You've never read them.
"I spent some time with Vanessa in San Fransokyo." Norm says, still insisting on the full name of the city. Something you'd programmed in as part of his 'archetypical man' formatting. Ages ago. "She is adjusting, and says: 'hey'."
"I'm proud." You say, and then, fast enough there almost isn't a pause, add: "Of both of you."
Norm smiles. He always does, but he has this way of tilting his head when he really wants to emphasize it.
"Well, anyway." You say, trying to make sure you don't ramble yourself off the whole point you were making. "None of that closet business. I got you your own room, a real one! With a desk, and a bookshelf, and things. And a racecar bed."
"Oh boy! A racecar bed!" Norm says happily, leaping to his feet with a clang. "I should get situated and prepare for some extra sleepmode. My rocket boots will be jetlagged tomorrow."
A weight leaves you as you watch him go.
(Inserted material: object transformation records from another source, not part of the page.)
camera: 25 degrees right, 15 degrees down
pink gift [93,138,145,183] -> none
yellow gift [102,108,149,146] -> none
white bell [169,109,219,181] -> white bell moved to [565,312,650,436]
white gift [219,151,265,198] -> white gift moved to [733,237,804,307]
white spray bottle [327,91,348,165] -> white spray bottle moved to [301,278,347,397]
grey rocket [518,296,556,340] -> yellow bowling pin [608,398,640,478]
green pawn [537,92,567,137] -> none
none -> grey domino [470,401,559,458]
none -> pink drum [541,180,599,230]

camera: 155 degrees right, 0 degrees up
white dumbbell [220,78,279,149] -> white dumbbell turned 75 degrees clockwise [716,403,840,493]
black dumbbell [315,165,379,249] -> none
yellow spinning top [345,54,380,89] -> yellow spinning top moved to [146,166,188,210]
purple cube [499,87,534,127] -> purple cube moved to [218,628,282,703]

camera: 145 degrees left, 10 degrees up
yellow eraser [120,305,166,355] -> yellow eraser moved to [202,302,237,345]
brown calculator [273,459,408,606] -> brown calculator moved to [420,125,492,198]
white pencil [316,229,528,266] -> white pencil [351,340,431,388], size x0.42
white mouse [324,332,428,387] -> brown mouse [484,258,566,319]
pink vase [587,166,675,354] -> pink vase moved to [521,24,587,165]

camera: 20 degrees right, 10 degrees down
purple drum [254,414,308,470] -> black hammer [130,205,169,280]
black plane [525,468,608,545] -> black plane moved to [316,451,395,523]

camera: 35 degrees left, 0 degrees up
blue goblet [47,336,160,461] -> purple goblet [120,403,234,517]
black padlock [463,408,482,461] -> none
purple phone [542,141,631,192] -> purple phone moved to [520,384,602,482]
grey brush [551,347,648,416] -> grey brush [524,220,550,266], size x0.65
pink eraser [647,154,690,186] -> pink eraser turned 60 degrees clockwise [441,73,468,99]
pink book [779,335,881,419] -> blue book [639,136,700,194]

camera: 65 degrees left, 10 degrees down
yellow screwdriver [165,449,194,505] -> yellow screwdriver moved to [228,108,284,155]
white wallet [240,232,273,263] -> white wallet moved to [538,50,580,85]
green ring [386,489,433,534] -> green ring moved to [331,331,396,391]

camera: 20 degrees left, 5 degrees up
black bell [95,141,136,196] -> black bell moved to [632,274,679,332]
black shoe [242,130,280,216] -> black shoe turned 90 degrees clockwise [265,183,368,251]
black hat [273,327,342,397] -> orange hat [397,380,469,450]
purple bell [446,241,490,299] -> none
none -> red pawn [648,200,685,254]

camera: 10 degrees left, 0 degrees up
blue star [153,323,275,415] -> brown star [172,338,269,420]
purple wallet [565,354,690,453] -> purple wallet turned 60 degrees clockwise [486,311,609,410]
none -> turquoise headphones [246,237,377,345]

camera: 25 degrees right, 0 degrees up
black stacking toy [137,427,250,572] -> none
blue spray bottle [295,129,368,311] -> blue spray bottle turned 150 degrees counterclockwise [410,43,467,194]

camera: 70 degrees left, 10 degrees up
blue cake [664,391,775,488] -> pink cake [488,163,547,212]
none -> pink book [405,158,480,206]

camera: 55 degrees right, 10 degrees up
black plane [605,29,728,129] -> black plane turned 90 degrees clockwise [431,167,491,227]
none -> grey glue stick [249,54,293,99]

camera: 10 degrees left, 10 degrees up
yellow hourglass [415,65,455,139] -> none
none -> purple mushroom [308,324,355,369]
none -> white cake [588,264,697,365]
Norm came back. He… wants to be here. Even as the future rolls on uncertainly ahead, that's… more than you could hope for. You've almost forgotten what you were so upset about.
You look back at the form on your desk. Oh. Yeah.
And yet… you don't fall back into that spiral. Something… stops you. Holds you together.
You sign the document, hand as firm as you can make it, with a little swirl at the end. The ink dries.
Nothing is going to change. Everything is going to be different.
This means nothing. It means everything.
It's a start.
===
The Flouting the Government loyalty malus has been removed from Agent Russ. You gain an additional +10 loyalty thanks to Chat with the Bossman, which will decay at the end of November/December 2018.